Since then, longevity is one of the main reasons why the demand for living benefits has remained high. Everyone hopes for a long and secure retirement, but as the number of years lived in retirement increases, so does the risk of outliving retirement dollars. Do you remember the last time you sat down with a married couple who were 65 years old and they told you they thought they had a 25 percent chance that one of them would live to age 97? This probably hasn't happened, but these statistics are why guaranteed retirement income products are so appealing to many people. Take a look at Table 1 to get a better idea on projected life expectancies of people who purchase annuities.
Source Mortality 2000 Table
The history of GLWBs on fixed indexed annuities (FIAs)
Three companies introduced a GLWB during the second quarter of 2006 on a fixed indexed annuity (FIA). At one point, 25 carriers offered these riders on FIAs; currently 20 offer these riders on FIAs. GLWBs are also being offered on more traditional fixed annuities.
Industry sales statistics
Table 2, from LIMRA, demonstrates individual annuity sales from the last 10 years. First, take a look at the dark bar, which illustrates the substantial growth of variable annuities. This increase was due to the market and the tremendous popularity of living benefit riders. The lighter bar illustrates fixed and fixed indexed annuity sales. At periods where the stock market took a substantial drop -- such as 2002 and 2008 -- sales for fixed annuities rose.
It's clear that when the market decreased in the recent past, consumers reached out for the security of fixed annuities. The trend continued for the fourth quarter of 2008. And in the first half of 2009, fixed outsold variable annuities.
Below are statistics from LIMRA based on variable annuities in-force assets.
Variable Annuity Year End Assets
2007 $1.517 trillion
2008 $1.151 trillion
What happened to the $366 billion of consumers' values? The values decreased when the market decreased. In one year, they were down 24 percent.
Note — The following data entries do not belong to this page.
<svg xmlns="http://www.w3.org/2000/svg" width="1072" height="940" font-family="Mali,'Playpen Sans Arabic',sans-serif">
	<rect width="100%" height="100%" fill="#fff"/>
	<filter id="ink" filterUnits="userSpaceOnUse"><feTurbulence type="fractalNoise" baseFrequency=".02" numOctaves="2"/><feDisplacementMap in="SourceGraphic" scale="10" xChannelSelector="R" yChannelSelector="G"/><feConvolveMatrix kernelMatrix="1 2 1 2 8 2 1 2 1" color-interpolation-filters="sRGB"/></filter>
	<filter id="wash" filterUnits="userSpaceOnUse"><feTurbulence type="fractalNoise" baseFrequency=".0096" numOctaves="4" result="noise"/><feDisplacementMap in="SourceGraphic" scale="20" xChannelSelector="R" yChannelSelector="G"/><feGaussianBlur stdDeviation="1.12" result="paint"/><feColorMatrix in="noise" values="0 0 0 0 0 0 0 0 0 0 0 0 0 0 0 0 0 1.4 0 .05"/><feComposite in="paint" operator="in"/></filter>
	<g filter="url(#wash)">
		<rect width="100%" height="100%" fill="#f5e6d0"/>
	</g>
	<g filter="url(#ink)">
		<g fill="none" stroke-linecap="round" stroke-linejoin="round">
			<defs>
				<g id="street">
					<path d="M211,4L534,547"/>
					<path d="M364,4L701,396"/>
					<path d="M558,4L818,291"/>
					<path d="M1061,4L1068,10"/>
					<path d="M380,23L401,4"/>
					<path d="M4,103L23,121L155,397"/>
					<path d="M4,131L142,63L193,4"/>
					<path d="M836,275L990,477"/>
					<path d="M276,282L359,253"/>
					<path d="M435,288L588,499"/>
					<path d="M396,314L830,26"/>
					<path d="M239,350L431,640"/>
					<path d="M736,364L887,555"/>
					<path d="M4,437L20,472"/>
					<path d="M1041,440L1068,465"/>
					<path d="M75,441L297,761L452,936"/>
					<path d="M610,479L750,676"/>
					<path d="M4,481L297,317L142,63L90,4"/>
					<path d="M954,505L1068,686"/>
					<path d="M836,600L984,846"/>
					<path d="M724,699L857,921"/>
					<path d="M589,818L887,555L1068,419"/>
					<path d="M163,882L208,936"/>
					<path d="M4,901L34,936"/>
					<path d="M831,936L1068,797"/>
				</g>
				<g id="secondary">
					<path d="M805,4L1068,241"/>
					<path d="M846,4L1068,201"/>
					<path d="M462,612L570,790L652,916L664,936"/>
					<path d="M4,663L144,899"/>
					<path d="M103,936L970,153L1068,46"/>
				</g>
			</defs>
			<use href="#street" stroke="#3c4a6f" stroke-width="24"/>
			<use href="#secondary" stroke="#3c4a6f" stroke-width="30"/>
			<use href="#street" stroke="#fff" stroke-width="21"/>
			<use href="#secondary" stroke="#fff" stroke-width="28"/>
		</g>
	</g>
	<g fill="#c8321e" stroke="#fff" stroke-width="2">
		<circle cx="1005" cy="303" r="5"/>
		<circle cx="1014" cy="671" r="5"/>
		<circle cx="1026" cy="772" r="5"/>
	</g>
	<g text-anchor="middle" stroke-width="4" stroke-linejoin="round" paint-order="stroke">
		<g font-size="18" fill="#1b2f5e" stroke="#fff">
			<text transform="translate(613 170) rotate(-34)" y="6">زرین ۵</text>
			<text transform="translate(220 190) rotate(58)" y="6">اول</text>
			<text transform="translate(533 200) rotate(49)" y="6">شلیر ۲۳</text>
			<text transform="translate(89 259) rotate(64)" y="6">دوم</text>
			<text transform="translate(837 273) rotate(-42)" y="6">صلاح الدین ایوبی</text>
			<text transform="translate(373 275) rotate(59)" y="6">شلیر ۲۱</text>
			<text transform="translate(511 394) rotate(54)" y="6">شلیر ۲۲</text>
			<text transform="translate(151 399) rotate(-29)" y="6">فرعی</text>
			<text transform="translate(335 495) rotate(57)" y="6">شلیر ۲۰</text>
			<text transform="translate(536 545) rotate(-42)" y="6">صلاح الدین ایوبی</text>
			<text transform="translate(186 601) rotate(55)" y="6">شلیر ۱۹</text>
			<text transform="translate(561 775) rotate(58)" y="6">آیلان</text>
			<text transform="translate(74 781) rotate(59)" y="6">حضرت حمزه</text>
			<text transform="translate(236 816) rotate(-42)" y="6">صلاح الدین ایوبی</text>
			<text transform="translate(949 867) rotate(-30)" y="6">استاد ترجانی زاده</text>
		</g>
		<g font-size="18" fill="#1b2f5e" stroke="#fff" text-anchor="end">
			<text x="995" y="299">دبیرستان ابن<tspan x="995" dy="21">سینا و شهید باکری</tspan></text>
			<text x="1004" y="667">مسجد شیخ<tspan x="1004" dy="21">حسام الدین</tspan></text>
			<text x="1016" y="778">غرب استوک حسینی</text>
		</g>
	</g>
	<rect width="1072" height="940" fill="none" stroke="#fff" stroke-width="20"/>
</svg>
They decreased further at the end of the first quarter, but gained some in the second quarter of 2009. Remember, variable annuities in their purest form are a principal at risk product. On a positive note, many of these retirement balances were protected because the consumer had some form of living benefit on their variable annuity.
The future of GLWBs
Carriers are continuing to review the long-term costs and risks of these riders. Variable annuity players have already started down this road; many riders have been removed from sale or have been dramatically adjusted.
Fixed annuity carriers may consider the following on future issued policies:
- A lower roll-up rate and higher usage of the simple interest method.
- Product pricing levels to shorten the guarantee period and increase future charges.
- Lower payout percentages to encourage deferral of income.
- Limiting riders to certain products and/or building the riders into the product, offering them to everyone in order to spread costs and lower utilization.
- Pulling their riders altogether.
- Limiting new agent carrier contracting.
- Increasing GLWB rider's availability on traditional fixed annuities.